_MATERIAL FOR THE TASK_
________________________
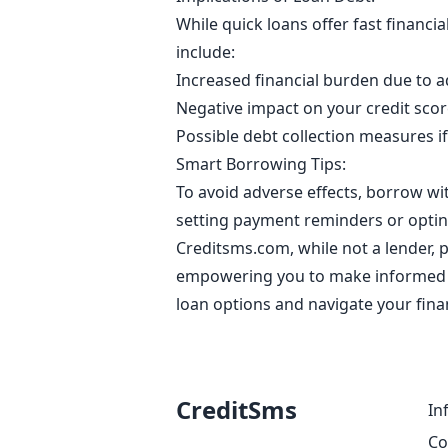
While quick loans offer fast financ
include:
Increased financial burden due to ad
Negative impact on your credit score
Possible debt collection measures i
Smart Borrowing Tips:
To avoid adverse effects, borrow w
setting payment reminders or optin
Creditsms.com, while not a lender,
empowering you to make informed de
loan options and navigate your finan
CreditSms
In
Co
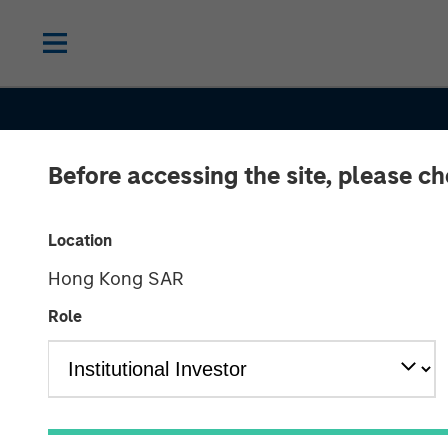
Before accessing the site, please c
Location
Hong Kong SAR
Role
THE BEAT
INSIGHTS
High Yield Mar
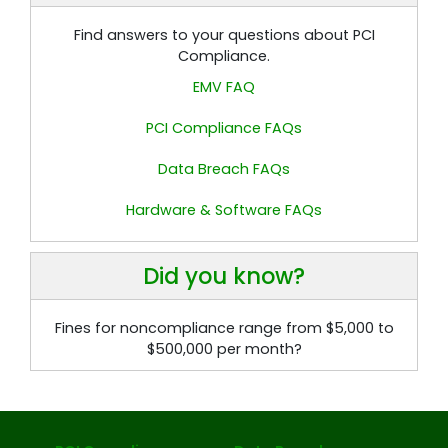
Find answers to your questions about PCI
Compliance.
EMV FAQ
PCI Compliance FAQs
Data Breach FAQs
Hardware & Software FAQs
Did you know?
Fines for noncompliance range from $5,000 to
$500,000 per month?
________________________
_WHAT YOU ARE ASKED TO DO_
With pictures left out, repeat exactly the lines from the one containing "Increased financial burden due to ad" through the last line of the data above, inclusive, and nothing else.

_ANSWER BOX_
Increased financial burden due to ad
Negative impact on your credit score
Possible debt collection measures i
Smart Borrowing Tips:
To avoid adverse effects, borrow w
setting payment reminders or optin
Creditsms.com, while not a lender,
empowering you to make informed de
loan options and navigate your finan
CreditSms
In
Co
Before accessing the site, please c
Location
Hong Kong SAR
Role
THE BEAT
INSIGHTS
High Yield Mar
Find answers to your questions about PCI
Compliance.
EMV FAQ
PCI Compliance FAQs
Data Breach FAQs
Hardware & Software FAQs
Did you know?
Fines for noncompliance range from $5,000 to
$500,000 per month?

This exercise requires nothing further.